Exercise description — Take each line of the listing that has the string "College" and report it.

--- START ---

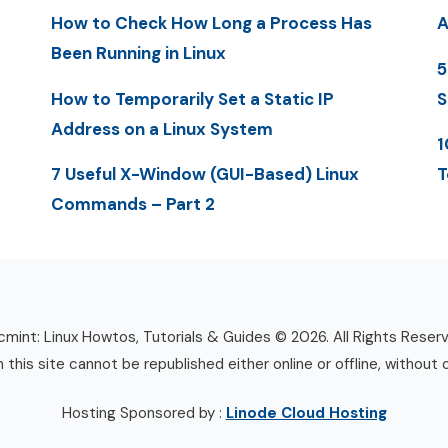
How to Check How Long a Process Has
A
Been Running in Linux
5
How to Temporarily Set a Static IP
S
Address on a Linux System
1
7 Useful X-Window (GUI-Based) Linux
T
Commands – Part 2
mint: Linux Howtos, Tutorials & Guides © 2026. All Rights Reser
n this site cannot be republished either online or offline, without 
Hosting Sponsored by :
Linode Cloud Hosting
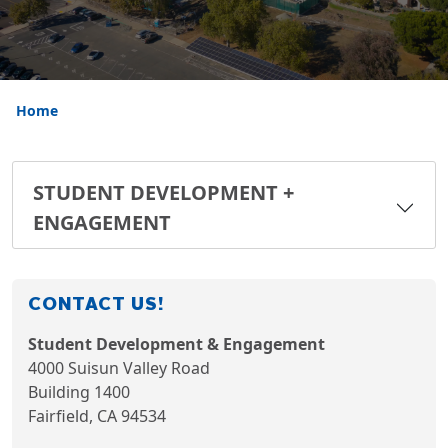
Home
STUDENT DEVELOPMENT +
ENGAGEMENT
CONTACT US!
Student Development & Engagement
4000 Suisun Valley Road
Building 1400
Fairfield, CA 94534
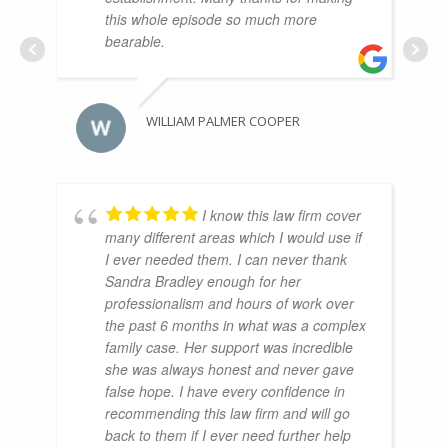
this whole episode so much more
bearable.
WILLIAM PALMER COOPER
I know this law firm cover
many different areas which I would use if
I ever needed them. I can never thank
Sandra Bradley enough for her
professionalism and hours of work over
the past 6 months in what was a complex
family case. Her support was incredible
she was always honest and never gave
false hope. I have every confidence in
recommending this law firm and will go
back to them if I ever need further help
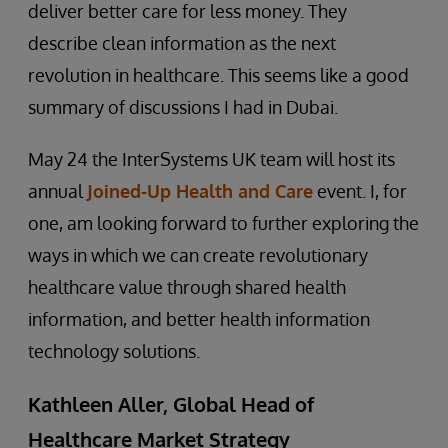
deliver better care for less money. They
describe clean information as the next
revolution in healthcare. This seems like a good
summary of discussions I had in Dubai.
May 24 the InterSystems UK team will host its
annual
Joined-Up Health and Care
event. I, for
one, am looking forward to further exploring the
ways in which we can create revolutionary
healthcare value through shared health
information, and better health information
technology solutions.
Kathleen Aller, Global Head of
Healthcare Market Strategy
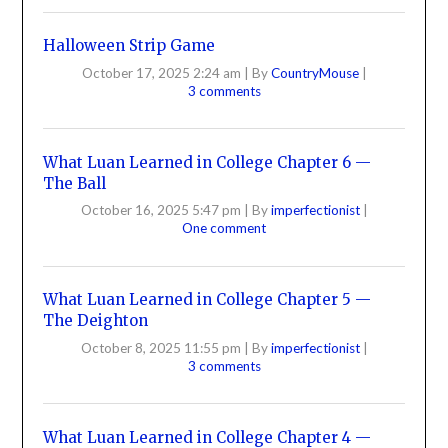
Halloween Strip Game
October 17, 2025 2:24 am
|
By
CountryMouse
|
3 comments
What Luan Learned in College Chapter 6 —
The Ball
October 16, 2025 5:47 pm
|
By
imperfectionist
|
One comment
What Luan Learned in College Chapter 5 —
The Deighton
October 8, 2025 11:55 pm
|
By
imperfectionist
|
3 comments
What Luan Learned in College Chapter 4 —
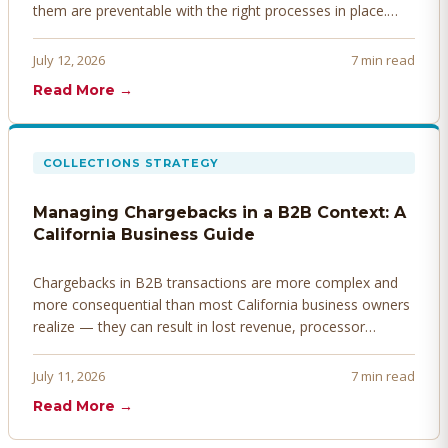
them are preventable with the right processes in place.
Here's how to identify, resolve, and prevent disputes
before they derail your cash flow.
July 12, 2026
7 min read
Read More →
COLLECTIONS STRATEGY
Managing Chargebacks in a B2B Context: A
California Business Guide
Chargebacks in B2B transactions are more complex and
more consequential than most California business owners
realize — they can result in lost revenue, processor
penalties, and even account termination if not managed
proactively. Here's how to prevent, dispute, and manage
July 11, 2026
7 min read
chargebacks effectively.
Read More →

--- END ---

Expected output —
What Luan Learned in College Chapter 6 —
What Luan Learned in College Chapter 5 —
What Luan Learned in College Chapter 4 —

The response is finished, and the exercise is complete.